Burlington, Massachusetts - Making crash-test dummies has become quicker and more efficient with the use of 3D printing technology from 3D printing company Z Corp.
Crash-test dummies, which use moulded urethane parts, are high-tech testing devices with a variety of physical and electronic permutations to satisfy the unique needs of each customers, whether auto maker, airline, space agency or military branch, according to Burlington, Massachusetts-headquartered Z Corp.
There is persistent demand for sophisticated new products and features for these anthropomorphic test devices (ATDs), Z Corp. said in a 9 Aug press release.
Humanetics Innovative Solutions of Huron, Ohio, said Z Corp.'s 3D printing technology allows it to benefit from both time- and cost-savings.
"ZPrinting lets us make new parts for the client in a day and a half instead of the week or more it takes when we need to machine new steel or aluminium moulds," said Humanetics Project Engineer Kris Sullenberger.
He noted, "It's also probably a 10-to-one cost savings in materials and machine work, meaning we save hundreds of dollars each time."
A 3D printer produces physical models from computer-aided designs much as document printers print business letters from word-processing files.

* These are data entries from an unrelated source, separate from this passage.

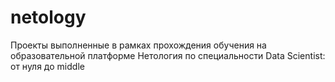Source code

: # netology
Проекты выполненные в рамках прохождения обучения на образовательной платформе Нетология по специальности Data Scientist: от нуля до middle
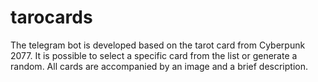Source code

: # tarocards
The telegram bot is developed based on the tarot card from Cyberpunk 2077. It is possible to select a specific card from the list or 
generate a random. All cards are accompanied by an image and a brief description.
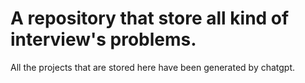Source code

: # A repository that store all kind of interview's problems. 
All the projects that are stored here have been generated by chatgpt.
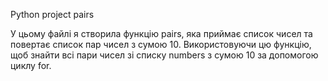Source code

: Python project pairs

У цьому файлі я створила функцію pairs, яка приймає список чисел та повертає список пар чисел з сумою 10. Використовуючи цю функцію, щоб знайти всі пари чисел зі списку numbers з сумою 10 за допомогою циклу for.

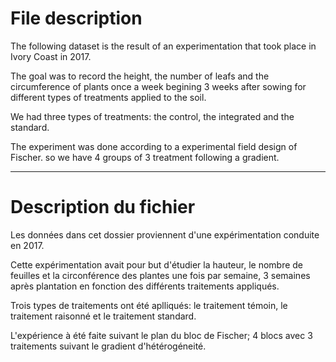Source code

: # File description

The following dataset is the result of an experimentation that took place in Ivory Coast in 2017.

The goal was to record the height, the number of leafs and the circumference of plants once a week begining 3 weeks after sowing
for different types of treatments applied to the soil.

We had three types of treatments: the control, the integrated and the standard.

The experiment was done according to a experimental field design of Fischer. so we have 4 groups of 3 treatment following
a gradient.

----

# Description du fichier

Les données dans cet dossier proviennent d'une expérimentation conduite en 2017.

Cette expérimentation avait pour but d'étudier la hauteur, le nombre de feuilles et la circonférence des plantes une fois par
semaine, 3 semaines après plantation en fonction des différents traitements appliqués.

Trois types de traitements ont été aplliqués: le traitement témoin, le traitement raisonné et le traitement standard.

L'expérience à été faite suivant le plan du bloc de Fischer; 4 blocs avec 3 traitements suivant le gradient d'hétérogéneité. 

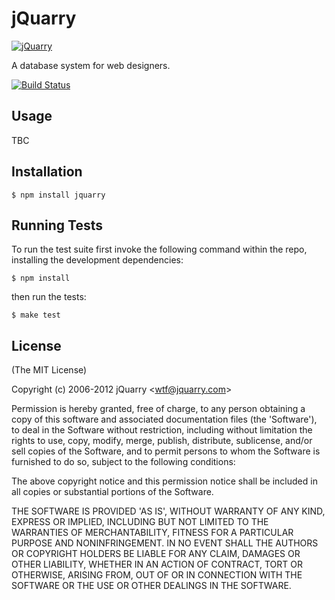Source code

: # jQuarry

[![jQuarry](https://www.dropbox.com/s/hftljcfg96hksns/jquarry.jpg?dl=1)](http://binocarlos.github.com/jquarry/)

A database system for web designers.

[![Build Status](https://secure.travis-ci.org/binocarlos/jquarry.png)](http://travis-ci.org/binocarlos/jquarry)

## Usage
TBC

## Installation

    $ npm install jquarry

## Running Tests

To run the test suite first invoke the following command within the repo, installing the development dependencies:

    $ npm install

then run the tests:

    $ make test

## License 

(The MIT License)

Copyright (c) 2006-2012 jQuarry &lt;wtf@jquarry.com&gt;

Permission is hereby granted, free of charge, to any person obtaining
a copy of this software and associated documentation files (the
'Software'), to deal in the Software without restriction, including
without limitation the rights to use, copy, modify, merge, publish,
distribute, sublicense, and/or sell copies of the Software, and to
permit persons to whom the Software is furnished to do so, subject to
the following conditions:

The above copyright notice and this permission notice shall be
included in all copies or substantial portions of the Software.

THE SOFTWARE IS PROVIDED 'AS IS', WITHOUT WARRANTY OF ANY KIND,
EXPRESS OR IMPLIED, INCLUDING BUT NOT LIMITED TO THE WARRANTIES OF
MERCHANTABILITY, FITNESS FOR A PARTICULAR PURPOSE AND NONINFRINGEMENT.
IN NO EVENT SHALL THE AUTHORS OR COPYRIGHT HOLDERS BE LIABLE FOR ANY
CLAIM, DAMAGES OR OTHER LIABILITY, WHETHER IN AN ACTION OF CONTRACT,
TORT OR OTHERWISE, ARISING FROM, OUT OF OR IN CONNECTION WITH THE
SOFTWARE OR THE USE OR OTHER DEALINGS IN THE SOFTWARE.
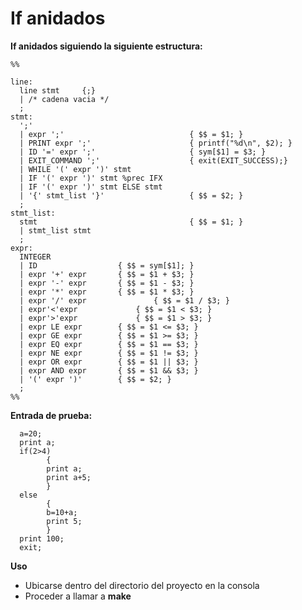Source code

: # If anidados

<b>If anidados siguiendo la siguiente estructura:</b>

    %%
    
    line:
      line stmt 	{;}
      | /* cadena vacia */
      ;
    stmt:
      ';'
      | expr ';'				            { $$ = $1; }
      | PRINT expr ';'			            { printf("%d\n", $2); }
      | ID '=' expr ';' 			        { sym[$1] = $3; }
      | EXIT_COMMAND ';' 			        { exit(EXIT_SUCCESS);}
      | WHILE '(' expr ')' stmt		
      | IF '(' expr ')' stmt %prec IFX	
      | IF '(' expr ')' stmt ELSE stmt	
      | '{' stmt_list '}'              	    { $$ = $2; }
      ;
    stmt_list:
      stmt                                  { $$ = $1; }
      | stmt_list stmt        
      ;
    expr:
      INTEGER
      | ID			        { $$ = sym[$1]; }
      | expr '+' expr		{ $$ = $1 + $3; }
      | expr '-' expr		{ $$ = $1 - $3; }
      | expr '*' expr		{ $$ = $1 * $3; }
      | expr '/' expr               { $$ = $1 / $3; }
      | expr'<'expr		        { $$ = $1 < $3; }
      | expr'>'expr		        { $$ = $1 > $3; }
      | expr LE expr		{ $$ = $1 <= $3; }
      | expr GE expr		{ $$ = $1 >= $3; }
      | expr EQ expr		{ $$ = $1 == $3; }
      | expr NE expr		{ $$ = $1 != $3; }
      | expr OR expr		{ $$ = $1 || $3; }
      | expr AND expr		{ $$ = $1 && $3; }
      | '(' expr ')'		{ $$ = $2; }
      ;
    %%
<b>Entrada de prueba:</b> 

      a=20;
      print a;
      if(2>4)
            {
            print a;
            print a+5;
            }
      else
            {
            b=10+a;
            print 5;
            }
      print 100;
      exit;
<b>Uso</b>
* Ubicarse dentro del directorio del proyecto en la consola
* Proceder a llamar a <b>make</b>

Sullenberger's team purchased its ZPrinter four years ago to execute an urgent project for the US Department of Defence during the second Iraq war. The client needed a sophisticated head model to test a new generation of goggles and face shields. The head model consisted of a dozen segments representing facial bones, each having impact data collection sensors.
Sullenberger's team "ZPrinted" patterns and mould boxes, quickly created silicon moulds, and then heat-poured the urethane parts.
"From start to finish, the whole product - design, building, testing and shipping - took six months. It would have taken three months of machine time alone to make aluminium moulds. And revisions would have been a nightmare. Instead, we just reprinted and repoured anytime we needed a change," Sullenberger said.
Today, Humanetics is printing about 200 parts a year, often multiple parts per build. At peak, Sullenberger's team runs the ZPrinter around the clock for three weeks on end.